- _Task details_
Please count the lines in the items below that contain the string "результати", and reply with that number alone.

[[ Extracted entries, beginning ]]

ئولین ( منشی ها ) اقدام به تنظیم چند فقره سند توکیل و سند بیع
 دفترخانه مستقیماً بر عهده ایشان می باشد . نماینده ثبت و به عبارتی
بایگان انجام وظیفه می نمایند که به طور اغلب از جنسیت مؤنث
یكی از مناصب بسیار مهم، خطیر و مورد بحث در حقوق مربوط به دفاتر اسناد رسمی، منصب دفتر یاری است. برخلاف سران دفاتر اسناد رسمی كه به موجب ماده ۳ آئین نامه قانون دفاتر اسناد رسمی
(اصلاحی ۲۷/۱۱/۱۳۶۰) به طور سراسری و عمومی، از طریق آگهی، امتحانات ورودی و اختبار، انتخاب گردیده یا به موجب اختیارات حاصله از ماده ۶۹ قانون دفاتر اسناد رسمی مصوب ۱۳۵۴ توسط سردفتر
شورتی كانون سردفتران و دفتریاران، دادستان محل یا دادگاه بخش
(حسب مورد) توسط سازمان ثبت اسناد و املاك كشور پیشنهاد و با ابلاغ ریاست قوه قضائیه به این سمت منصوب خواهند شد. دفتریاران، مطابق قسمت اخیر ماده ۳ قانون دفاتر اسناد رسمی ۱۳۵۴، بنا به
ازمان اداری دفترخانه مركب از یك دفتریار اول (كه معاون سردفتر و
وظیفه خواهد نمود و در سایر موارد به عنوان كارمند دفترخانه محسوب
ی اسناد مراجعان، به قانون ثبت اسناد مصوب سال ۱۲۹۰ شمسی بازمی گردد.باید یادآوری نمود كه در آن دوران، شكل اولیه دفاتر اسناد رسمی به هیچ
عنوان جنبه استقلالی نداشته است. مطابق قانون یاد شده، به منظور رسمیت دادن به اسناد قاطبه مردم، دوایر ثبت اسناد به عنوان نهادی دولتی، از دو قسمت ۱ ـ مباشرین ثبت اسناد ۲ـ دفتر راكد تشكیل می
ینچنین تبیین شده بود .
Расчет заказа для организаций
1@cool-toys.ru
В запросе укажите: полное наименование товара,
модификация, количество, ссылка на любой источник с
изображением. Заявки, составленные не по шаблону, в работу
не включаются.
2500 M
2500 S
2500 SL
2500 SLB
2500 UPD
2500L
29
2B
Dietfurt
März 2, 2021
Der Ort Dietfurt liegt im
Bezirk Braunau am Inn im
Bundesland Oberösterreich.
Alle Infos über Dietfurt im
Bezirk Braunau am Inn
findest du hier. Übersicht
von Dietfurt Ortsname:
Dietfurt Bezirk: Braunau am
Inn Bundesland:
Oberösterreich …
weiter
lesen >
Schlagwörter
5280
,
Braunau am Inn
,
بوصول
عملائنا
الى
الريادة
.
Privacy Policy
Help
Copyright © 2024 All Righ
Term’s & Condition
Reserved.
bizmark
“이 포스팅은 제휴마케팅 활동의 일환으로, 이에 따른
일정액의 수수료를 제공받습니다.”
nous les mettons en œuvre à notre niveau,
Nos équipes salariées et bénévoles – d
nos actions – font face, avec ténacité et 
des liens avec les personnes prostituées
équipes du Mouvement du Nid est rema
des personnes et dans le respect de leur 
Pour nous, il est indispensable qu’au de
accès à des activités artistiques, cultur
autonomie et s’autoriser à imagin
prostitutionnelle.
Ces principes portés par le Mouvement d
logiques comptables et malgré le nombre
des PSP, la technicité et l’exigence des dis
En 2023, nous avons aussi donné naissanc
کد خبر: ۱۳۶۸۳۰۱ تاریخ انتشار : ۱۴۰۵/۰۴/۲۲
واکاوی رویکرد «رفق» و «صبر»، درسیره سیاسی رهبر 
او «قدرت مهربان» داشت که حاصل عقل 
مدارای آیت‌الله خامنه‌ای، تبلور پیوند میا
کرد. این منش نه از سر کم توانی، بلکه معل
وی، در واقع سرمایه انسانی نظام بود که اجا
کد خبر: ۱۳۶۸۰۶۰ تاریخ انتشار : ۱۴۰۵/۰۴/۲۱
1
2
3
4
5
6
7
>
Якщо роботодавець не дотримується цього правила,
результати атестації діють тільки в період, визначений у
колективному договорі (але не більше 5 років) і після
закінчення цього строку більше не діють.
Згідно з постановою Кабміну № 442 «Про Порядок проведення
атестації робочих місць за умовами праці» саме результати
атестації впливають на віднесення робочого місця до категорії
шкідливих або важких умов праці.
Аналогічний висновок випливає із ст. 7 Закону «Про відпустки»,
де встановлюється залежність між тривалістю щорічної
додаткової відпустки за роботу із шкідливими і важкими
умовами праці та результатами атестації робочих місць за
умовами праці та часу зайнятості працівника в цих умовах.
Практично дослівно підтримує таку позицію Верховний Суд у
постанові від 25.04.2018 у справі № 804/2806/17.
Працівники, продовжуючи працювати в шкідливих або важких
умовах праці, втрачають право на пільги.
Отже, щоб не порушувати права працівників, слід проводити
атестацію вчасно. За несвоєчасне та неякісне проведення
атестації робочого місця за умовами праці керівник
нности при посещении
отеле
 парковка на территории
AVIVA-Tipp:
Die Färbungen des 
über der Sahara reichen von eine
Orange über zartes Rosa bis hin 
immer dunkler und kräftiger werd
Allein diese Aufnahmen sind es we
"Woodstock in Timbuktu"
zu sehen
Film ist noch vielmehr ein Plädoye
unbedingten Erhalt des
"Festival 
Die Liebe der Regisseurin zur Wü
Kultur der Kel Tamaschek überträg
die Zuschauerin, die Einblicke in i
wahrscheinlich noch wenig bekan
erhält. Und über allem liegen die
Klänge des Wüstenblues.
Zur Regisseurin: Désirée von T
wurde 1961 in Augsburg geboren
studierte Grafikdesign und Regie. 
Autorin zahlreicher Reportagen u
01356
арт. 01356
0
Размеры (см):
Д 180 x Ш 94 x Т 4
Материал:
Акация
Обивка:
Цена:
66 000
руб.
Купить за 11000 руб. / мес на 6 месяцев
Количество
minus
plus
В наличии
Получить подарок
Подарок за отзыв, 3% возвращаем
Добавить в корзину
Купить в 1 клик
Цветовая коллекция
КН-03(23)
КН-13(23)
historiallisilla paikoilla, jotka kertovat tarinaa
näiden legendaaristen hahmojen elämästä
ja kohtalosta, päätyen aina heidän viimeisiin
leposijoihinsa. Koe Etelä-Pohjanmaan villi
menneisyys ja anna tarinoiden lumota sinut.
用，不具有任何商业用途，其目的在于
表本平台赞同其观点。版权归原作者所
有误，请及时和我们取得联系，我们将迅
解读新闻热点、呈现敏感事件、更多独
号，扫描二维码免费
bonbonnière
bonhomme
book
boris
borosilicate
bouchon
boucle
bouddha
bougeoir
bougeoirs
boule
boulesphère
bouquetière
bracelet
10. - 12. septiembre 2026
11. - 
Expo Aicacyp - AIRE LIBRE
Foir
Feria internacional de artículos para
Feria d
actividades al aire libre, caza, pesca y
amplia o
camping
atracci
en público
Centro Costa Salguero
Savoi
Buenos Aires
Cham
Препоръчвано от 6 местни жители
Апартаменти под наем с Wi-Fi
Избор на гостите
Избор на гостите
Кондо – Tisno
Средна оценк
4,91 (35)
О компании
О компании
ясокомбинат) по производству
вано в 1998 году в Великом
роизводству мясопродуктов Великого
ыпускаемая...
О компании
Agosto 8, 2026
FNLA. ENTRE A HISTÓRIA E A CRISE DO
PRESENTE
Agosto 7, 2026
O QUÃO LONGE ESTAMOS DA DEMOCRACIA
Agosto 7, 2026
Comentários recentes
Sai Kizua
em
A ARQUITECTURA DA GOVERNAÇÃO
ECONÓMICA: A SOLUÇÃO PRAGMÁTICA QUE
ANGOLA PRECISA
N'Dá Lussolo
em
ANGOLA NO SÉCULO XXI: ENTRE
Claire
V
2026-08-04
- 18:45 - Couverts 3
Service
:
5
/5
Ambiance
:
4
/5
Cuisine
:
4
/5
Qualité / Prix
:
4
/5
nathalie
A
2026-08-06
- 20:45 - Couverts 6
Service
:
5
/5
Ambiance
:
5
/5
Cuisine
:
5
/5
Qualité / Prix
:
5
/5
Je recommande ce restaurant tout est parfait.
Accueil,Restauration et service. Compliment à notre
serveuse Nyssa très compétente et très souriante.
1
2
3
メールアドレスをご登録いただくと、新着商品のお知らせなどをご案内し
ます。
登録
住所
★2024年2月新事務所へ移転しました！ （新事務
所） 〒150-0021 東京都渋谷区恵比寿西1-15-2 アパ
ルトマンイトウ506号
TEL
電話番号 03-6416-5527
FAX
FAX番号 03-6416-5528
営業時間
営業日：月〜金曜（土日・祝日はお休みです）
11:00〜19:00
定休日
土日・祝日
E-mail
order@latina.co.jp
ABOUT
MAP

[[ Extracted entries, end ]]

- _Task answer_
2